Probed on Sexton's injury profile since he returned from France, Schmidt said the toll of playing in the Top 14 has affected the 32-year-old

"It's pretty self evident," he said.

"He hasn't played 12 games in a row since then and that's because: you pick up the wear and tear and it's hard then to get that back. The wear and tear is something that, you can get a long rest and bounce back, and Johnny's had a few rests and he has bounced back.

"What you tend to do as a more experienced player, is you tend to manage your time a little bit better. But in this country you get that opportunity a lot more.

"It was the same with Paul O'Connell. I think he really extended his career by staying. He got himself in the right shape, his time was managed and there are players who have taken up that opportunity."

Schmidt has also rushed to the defence of players who have qualified to play for Ireland on residency grounds.

Bundee Aki is the latest import to be selected for the national squad having spent three years with Connacht and he is likely to be handed his debut against South Africa next week. Juxtaposed with Zebo's omission, the Aucklander's inclusion has come under scrutiny but Schmidt says he has not experienced the disquiet.

"Not really. I walk the streets, I meet people, people are incredibly supportive," he said. "If that was the case we wouldn't have two sold-out matches and one on the very cusp of it.

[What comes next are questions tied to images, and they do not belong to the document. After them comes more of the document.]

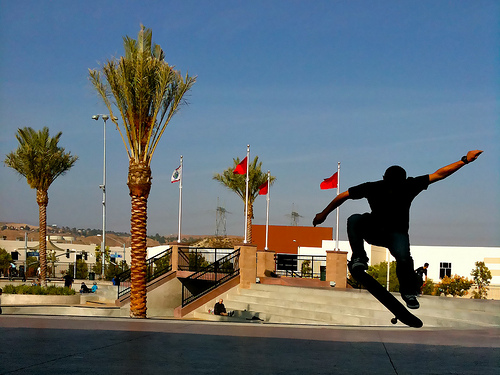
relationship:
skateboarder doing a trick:
[305, 145, 485, 308] [306, 141, 486, 341]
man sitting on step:
[210, 296, 230, 320] [195, 285, 362, 322]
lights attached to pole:
[92, 111, 120, 128] [100, 113, 108, 277]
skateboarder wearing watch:
[305, 145, 485, 308] [458, 155, 470, 166]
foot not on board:
[397, 284, 425, 312] [337, 260, 426, 335]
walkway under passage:
[127, 279, 209, 318] [160, 240, 273, 285]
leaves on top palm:
[83, 20, 195, 159] [86, 17, 198, 317]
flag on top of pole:
[316, 168, 341, 192] [335, 159, 342, 247]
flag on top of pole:
[232, 155, 251, 179] [244, 141, 251, 247]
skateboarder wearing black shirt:
[305, 145, 485, 308] [348, 173, 433, 237]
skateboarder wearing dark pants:
[305, 145, 485, 308] [344, 214, 425, 296]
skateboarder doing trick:
[305, 145, 485, 308] [306, 141, 486, 341]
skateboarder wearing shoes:
[305, 145, 485, 308] [349, 253, 423, 314]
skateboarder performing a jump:
[305, 145, 485, 308] [304, 143, 485, 374]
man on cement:
[210, 296, 230, 320] [199, 313, 238, 323]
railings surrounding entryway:
[273, 251, 328, 281] [235, 238, 351, 291]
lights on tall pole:
[92, 111, 120, 128] [97, 113, 110, 278]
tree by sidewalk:
[86, 17, 198, 317] [4, 311, 377, 328]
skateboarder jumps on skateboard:
[305, 145, 485, 308] [337, 260, 426, 335]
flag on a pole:
[316, 168, 341, 192] [335, 159, 342, 247]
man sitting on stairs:
[210, 296, 230, 320] [198, 275, 498, 331]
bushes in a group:
[5, 283, 76, 299] [3, 280, 81, 295]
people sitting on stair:
[210, 296, 230, 320] [198, 275, 498, 331]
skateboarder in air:
[305, 145, 485, 308] [245, 77, 499, 341]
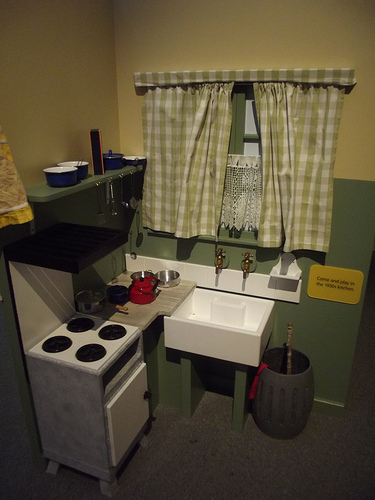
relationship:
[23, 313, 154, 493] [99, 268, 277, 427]
stove on counter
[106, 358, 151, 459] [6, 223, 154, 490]
cabinet below stove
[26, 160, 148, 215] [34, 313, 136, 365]
shelf above stove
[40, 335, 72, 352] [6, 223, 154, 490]
burner on stove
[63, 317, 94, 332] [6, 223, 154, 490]
burner on stove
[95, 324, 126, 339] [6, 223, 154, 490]
burner on stove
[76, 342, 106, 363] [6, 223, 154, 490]
burner on stove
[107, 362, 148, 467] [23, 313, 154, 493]
white door on stove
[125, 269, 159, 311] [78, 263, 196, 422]
pot on table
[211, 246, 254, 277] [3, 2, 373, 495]
faucets for kitchen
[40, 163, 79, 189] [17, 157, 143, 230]
pot on shelf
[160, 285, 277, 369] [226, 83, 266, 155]
sink in front of window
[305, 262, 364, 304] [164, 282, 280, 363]
sign next to sink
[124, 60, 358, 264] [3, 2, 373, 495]
curtains in kitchen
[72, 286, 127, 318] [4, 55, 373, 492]
pan in kitchen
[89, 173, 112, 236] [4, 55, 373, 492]
spatula in kitchen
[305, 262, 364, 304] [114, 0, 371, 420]
sign on wall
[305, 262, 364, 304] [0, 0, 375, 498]
sign in kitchen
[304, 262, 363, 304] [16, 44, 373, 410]
sign identifying kitchen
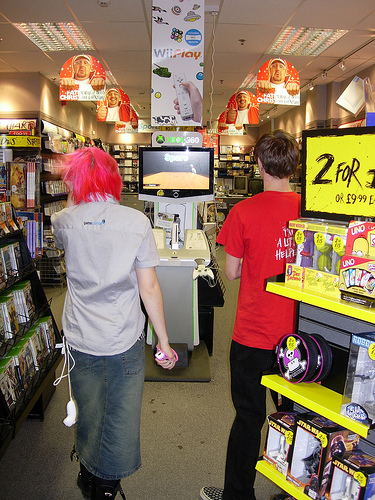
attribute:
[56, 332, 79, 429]
controller — white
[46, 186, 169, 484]
clothing — two different, blue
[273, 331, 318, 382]
purse — black and pink, circle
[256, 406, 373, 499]
star wars — Boxed, figurines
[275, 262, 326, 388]
shelf — black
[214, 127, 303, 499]
man — checkered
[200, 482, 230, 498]
shoes — white and black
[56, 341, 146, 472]
jeans — long, skirt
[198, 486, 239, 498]
shoe — checkered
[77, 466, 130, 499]
shoe — checkered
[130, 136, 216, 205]
tv — black, in a store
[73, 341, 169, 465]
skirt — blue jean, woman's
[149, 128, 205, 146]
sign — xbox 360, display, on tv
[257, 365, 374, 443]
shelf — yellow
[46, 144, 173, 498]
girl — bright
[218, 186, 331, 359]
shirt — red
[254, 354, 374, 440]
shelf — yellow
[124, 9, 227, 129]
banner — wii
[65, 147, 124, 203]
wig — pink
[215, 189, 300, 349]
red shirt — short sleeved 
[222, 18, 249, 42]
ceiling tile — white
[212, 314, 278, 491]
pants — black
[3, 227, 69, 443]
games — video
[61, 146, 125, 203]
hair — red 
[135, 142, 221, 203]
television — black , framed 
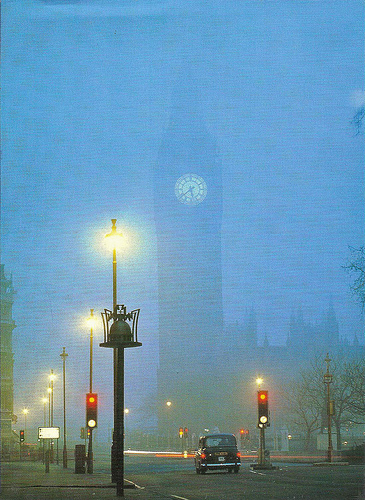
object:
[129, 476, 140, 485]
edge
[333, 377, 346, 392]
part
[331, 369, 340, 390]
branch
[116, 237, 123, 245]
part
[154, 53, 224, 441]
building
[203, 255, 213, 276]
part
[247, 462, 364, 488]
side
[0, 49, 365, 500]
city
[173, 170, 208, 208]
clock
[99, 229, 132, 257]
light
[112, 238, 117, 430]
pole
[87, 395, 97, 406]
light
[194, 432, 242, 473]
car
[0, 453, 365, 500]
road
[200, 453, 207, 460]
light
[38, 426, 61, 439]
sign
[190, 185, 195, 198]
hands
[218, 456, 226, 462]
license plate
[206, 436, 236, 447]
window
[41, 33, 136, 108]
fog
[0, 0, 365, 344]
sky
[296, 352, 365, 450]
tree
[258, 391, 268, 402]
light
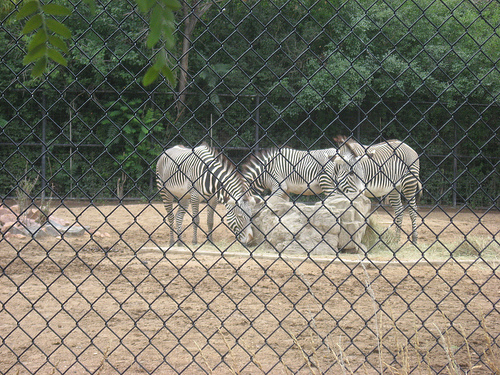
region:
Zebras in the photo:
[143, 113, 426, 253]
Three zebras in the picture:
[127, 107, 420, 254]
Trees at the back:
[242, 32, 429, 141]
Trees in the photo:
[128, 19, 303, 115]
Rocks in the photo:
[268, 199, 332, 249]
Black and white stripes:
[281, 150, 338, 183]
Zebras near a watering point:
[139, 129, 433, 243]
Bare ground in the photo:
[186, 302, 351, 373]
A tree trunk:
[168, 35, 199, 121]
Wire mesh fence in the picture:
[219, 227, 409, 373]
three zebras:
[148, 133, 452, 213]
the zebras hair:
[220, 146, 237, 171]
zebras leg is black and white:
[161, 205, 182, 242]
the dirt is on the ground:
[112, 270, 230, 350]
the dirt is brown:
[43, 263, 163, 339]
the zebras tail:
[412, 177, 427, 193]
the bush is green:
[250, 26, 370, 98]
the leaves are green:
[102, 97, 159, 160]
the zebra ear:
[357, 140, 378, 161]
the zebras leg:
[387, 190, 422, 242]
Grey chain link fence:
[4, 6, 496, 374]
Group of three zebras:
[135, 108, 431, 294]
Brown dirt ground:
[5, 196, 499, 370]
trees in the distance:
[2, 0, 497, 205]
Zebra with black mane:
[325, 123, 363, 176]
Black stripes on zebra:
[156, 135, 267, 265]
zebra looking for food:
[152, 132, 259, 260]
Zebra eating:
[227, 117, 342, 235]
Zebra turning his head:
[326, 125, 428, 277]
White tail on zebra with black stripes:
[407, 159, 429, 206]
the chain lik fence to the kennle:
[1, 3, 150, 365]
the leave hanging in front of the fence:
[0, 8, 185, 88]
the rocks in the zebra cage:
[0, 223, 100, 245]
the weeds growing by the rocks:
[12, 156, 52, 220]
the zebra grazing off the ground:
[157, 141, 257, 254]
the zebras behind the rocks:
[249, 143, 421, 198]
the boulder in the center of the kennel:
[249, 191, 375, 248]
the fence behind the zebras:
[432, 103, 499, 205]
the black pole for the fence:
[35, 84, 51, 197]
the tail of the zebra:
[412, 174, 432, 199]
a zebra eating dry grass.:
[141, 125, 263, 254]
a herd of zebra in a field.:
[144, 96, 444, 271]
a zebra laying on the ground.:
[0, 173, 108, 258]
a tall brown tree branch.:
[166, 11, 195, 125]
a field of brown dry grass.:
[0, 200, 496, 374]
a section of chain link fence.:
[160, 274, 195, 319]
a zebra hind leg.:
[401, 166, 426, 246]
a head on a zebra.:
[221, 185, 263, 247]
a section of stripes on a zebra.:
[280, 159, 308, 179]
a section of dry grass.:
[134, 248, 498, 275]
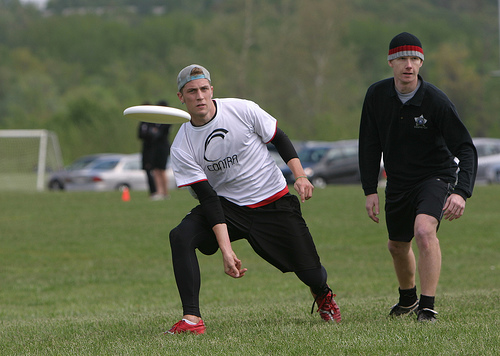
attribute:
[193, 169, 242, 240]
sleeve — black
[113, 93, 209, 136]
frisbee — white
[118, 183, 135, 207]
cone — orange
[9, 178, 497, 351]
field — grassy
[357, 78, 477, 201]
shirt — long sleeve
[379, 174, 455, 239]
shorts — black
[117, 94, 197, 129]
disk — FRISBEE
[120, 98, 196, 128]
disk — FRISBEE, WHITE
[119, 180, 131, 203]
cone — ORANGE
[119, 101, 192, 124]
frisbee — WHITE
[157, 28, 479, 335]
players — FRISBEE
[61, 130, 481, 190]
lot — PARKING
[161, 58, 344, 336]
player — FRISBEE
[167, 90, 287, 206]
t-shirt — WHITE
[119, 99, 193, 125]
frisbee — ULTIMATE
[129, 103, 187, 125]
frisbee — white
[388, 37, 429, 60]
cap — ski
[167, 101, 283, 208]
tee shirt — white, black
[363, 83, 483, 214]
shirt — black, long sleeved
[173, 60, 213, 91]
hat — grey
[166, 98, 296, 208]
shirt — white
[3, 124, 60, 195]
net — soccer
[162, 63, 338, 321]
person — couple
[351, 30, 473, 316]
person — couple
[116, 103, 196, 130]
frisbee — white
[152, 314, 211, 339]
shoe — red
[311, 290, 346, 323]
shoe — red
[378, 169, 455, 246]
pants — black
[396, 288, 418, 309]
sock — black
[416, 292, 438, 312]
sock — black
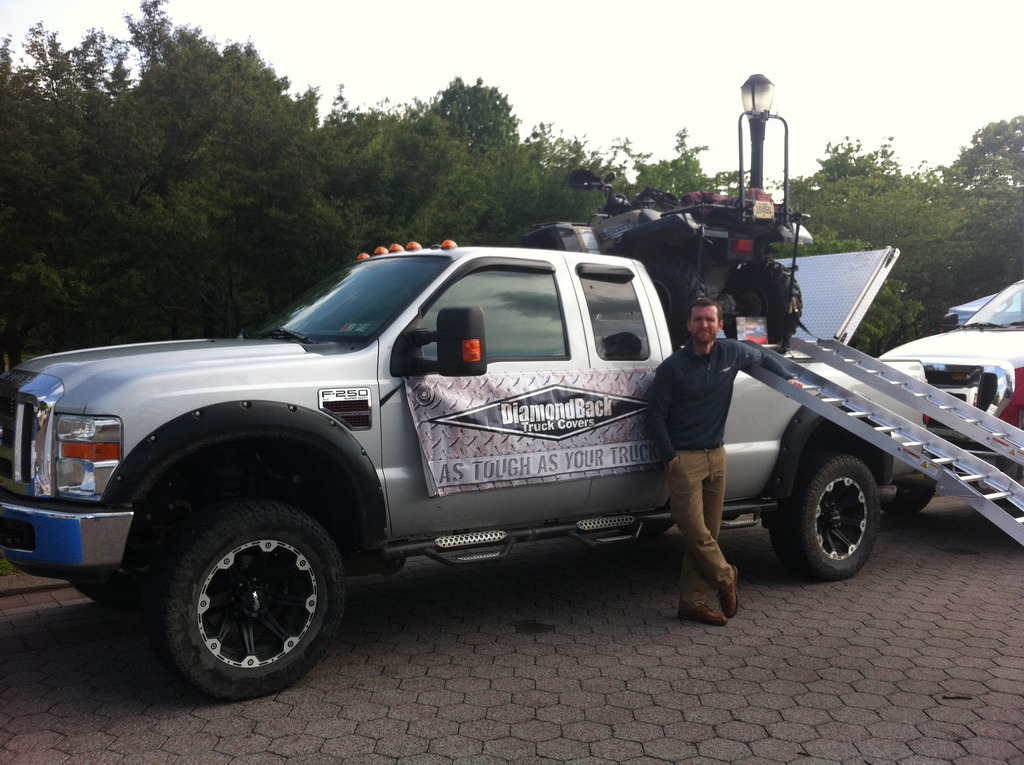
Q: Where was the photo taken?
A: Close to the Diamondback truck.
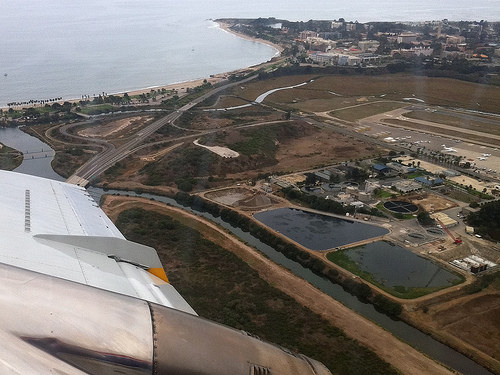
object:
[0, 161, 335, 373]
automobiles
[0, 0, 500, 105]
large water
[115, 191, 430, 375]
trees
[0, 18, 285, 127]
beach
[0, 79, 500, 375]
water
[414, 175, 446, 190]
building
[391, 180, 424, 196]
building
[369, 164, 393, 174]
building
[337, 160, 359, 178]
building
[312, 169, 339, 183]
building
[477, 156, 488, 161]
airplane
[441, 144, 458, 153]
airplane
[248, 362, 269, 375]
vent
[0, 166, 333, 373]
airplane wing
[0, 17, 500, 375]
land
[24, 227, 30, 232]
window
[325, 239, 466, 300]
pond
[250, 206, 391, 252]
pond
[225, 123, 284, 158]
trees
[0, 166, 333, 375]
plane side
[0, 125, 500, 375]
creek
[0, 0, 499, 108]
water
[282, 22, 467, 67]
buildings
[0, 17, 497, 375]
ground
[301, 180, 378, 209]
buildings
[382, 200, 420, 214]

"When you put it into context, people like to focus on the very small margin and make that into a lot bigger than it is, but so far the players who qualify to play for Ireland make up 'round about six or seven per cent of the players who we have selected over the past four years.

"So I don't really see it as something that is as emotional or contentious as some people would build it up to be, but then I don't have access to everybody and there will be some people who will say that it is emotive and feel strongly about it.

"There are other people who would say that in the past we've had people who have played for Ireland who never, ever lived in Ireland, who had a grandmother or a grandparent of some sort who was Irish and therefore they played for Ireland but who never, ever invested in the local community.

"I don't think I've seen someone invest more in the local community than some of the people who have qualified to play.


"It may become a moot point with the change to five years to try to qualify to play for another country. The average professional career is six years, so there are a lot that are a lot shorter than that and there are a few that are quite a bit longer than that.

"If you estimate that it's six years and that it takes you three years to qualify for a country, that's half your career waiting to play somewhere.

"So I think it's never going to be perfect and it's hard for me to say that it's perfect, because I qualify as an Irish citizen, I've lived here for seven years now - well, a total amount of nine years - and we love the place.

"Does that mean we're any less Irish? It probably does because my accent is a bit weird! But I still think we've tried to invest in our local community as best as we can and our kids are very much invested in what they're doing at university and secondary school and I see very similar things happening with some of the players we have qualified.

"Certainly with Simon it's nothing against anything that he's done, other than that he won't be directly in our line of sight.

"It is a precedent that is always dangerous, should we select from outside of Ireland, because then if there are three or four other players who have substantially greater offers from somewhere else but are desperately keen to play for their country, then they may perceive that they can do both, and have both, and who loses then?"